[Collected data]

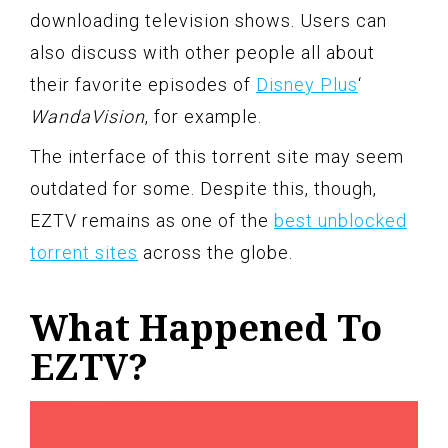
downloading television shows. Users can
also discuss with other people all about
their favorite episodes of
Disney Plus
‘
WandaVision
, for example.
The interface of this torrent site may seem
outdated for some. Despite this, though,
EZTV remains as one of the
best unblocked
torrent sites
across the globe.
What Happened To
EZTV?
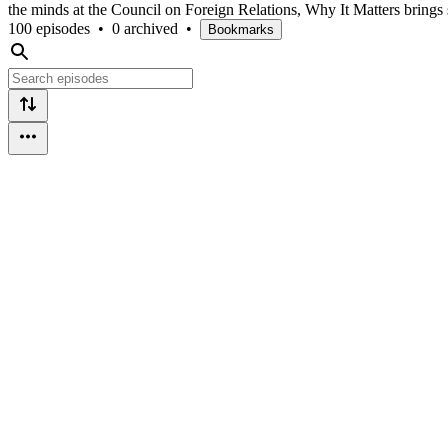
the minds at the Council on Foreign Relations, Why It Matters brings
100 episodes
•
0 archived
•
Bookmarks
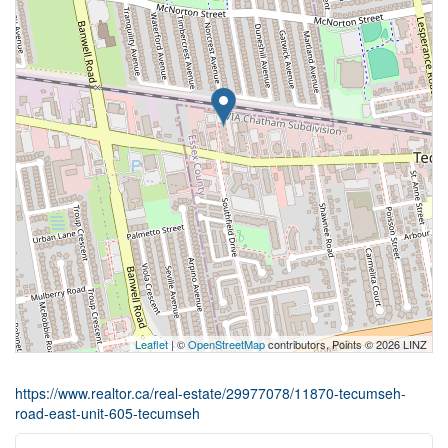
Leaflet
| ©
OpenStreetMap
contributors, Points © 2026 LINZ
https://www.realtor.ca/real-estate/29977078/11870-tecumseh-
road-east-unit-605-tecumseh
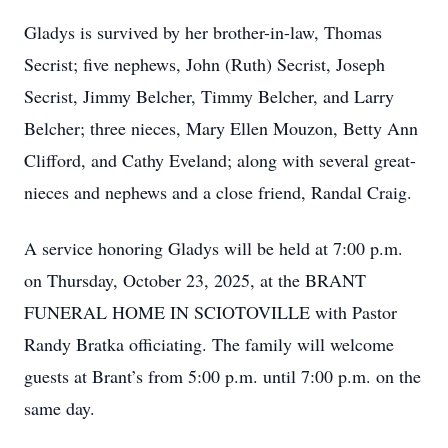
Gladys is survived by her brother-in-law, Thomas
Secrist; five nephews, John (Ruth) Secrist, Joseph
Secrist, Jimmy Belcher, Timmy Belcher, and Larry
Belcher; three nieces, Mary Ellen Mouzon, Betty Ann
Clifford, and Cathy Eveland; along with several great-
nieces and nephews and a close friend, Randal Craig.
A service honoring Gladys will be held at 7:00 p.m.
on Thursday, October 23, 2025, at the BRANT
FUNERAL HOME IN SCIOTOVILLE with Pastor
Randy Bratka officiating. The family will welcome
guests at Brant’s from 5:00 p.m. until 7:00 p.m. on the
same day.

PROMPT
Please identify every line in the entries that contains the word "this" and copy each of those lines.

TASK OUTPUT
The interface of this torrent site may seem
outdated for some. Despite this, though,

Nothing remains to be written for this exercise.